Now, suppose that \(x\ge n\). Since both \(n\) and \(\lfloor x\rfloor\) are integers, \[\begin{align*} n &\gt \lfloor x\rfloor\\ n &\ge \lfloor x\rfloor +1\\ n &\ge x-f +1\\ x &\ge x-f +1\\ f &\ge 1\,. \end{align*}\] This contradicts the conditions on \(f\), so by contradiction we must have \(x\lt n\).∎

- The factorial function maps \(\mathbf{N}\) to \(\mathbf{Z}^{+}\). The factorial of \(n\) is written \(n!\) and defined as \[n!=1\cdot 2\cdot \cdots\cdot (n-1)\cdot n\,.\]

# Codomain and Ranges

- A little more commentary on codomain and range…
- The codomain is the thing you give as part of the function definition. e.g. \(\mathbf{Z}\) in
\[f : \mathbf{R}\rightarrow\mathbf{Z}\text{ with }f(x)=\lfloor x\rfloor + 1\,.\]
- The value given for the codomain could be larger, but that's less useful. e.g. it's correct but a little stupid to say \[g : \mathbf{R}\rightarrow\mathbf{R}\text{ with }g(x)=\lfloor x\rfloor + 1\,.\]

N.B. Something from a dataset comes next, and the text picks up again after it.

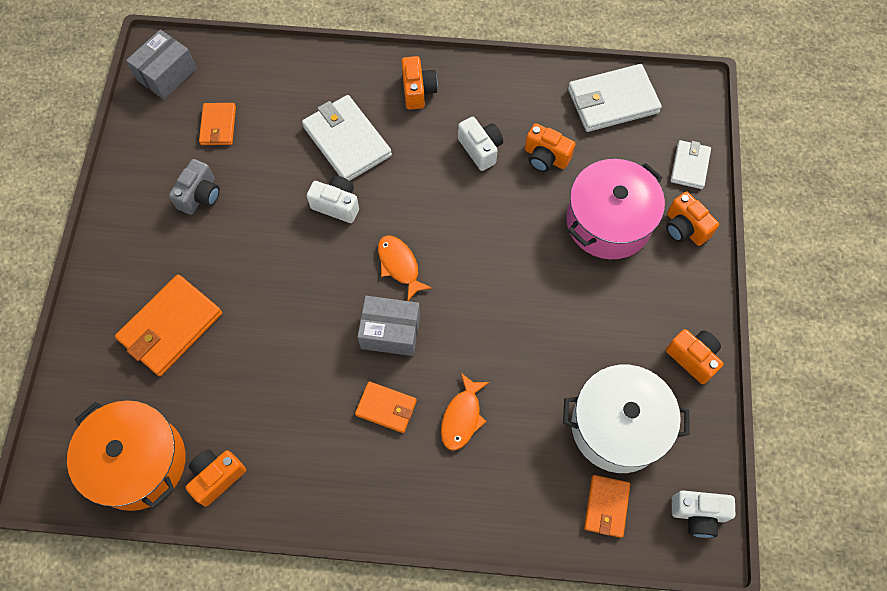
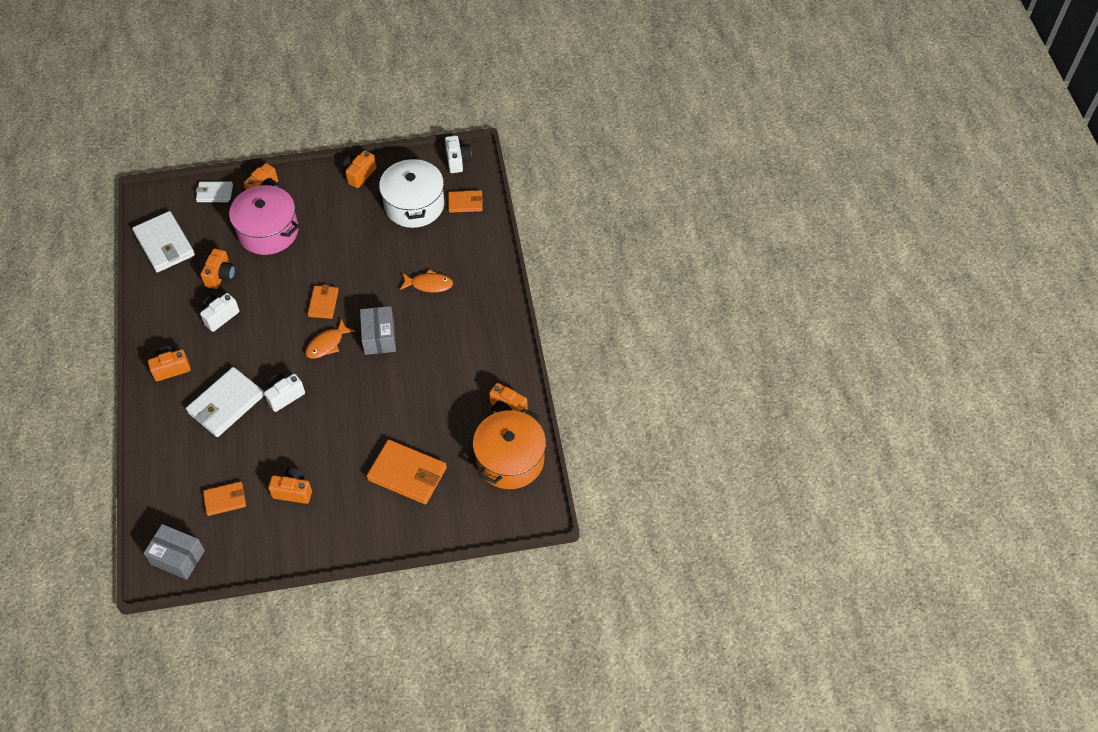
camera: 105 degrees left, 10 degrees down
grey camera [169,159,220,215] -> orange camera [268,468,312,504]
white camera [307,176,359,223] -> white camera turned 45 degrees clockwise [264,374,305,412]
orange wallet [355,381,417,433] -> orange wallet moved to [308,285,339,319]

- That means that the same equation could be onto or not onto, depending on the way the function is defined.
- Above, \(f\) is onto, but \(g\) is not.
- Neither is one-to-one, since both map 2 and 2.1 to the same value.

- This function is
**both**one-to-one and onto: \[h : \mathbf{Z}\rightarrow\mathbf{Z}\text{ with }h(x)=\lfloor x\rfloor + 1\,.\] - So if you don't give the domain and codomain, you haven't finished defining the function.
- e.g. if I ask “give a function that is one-to-one that has the property…” and you don't give the domain and codomain, you didn't get it right.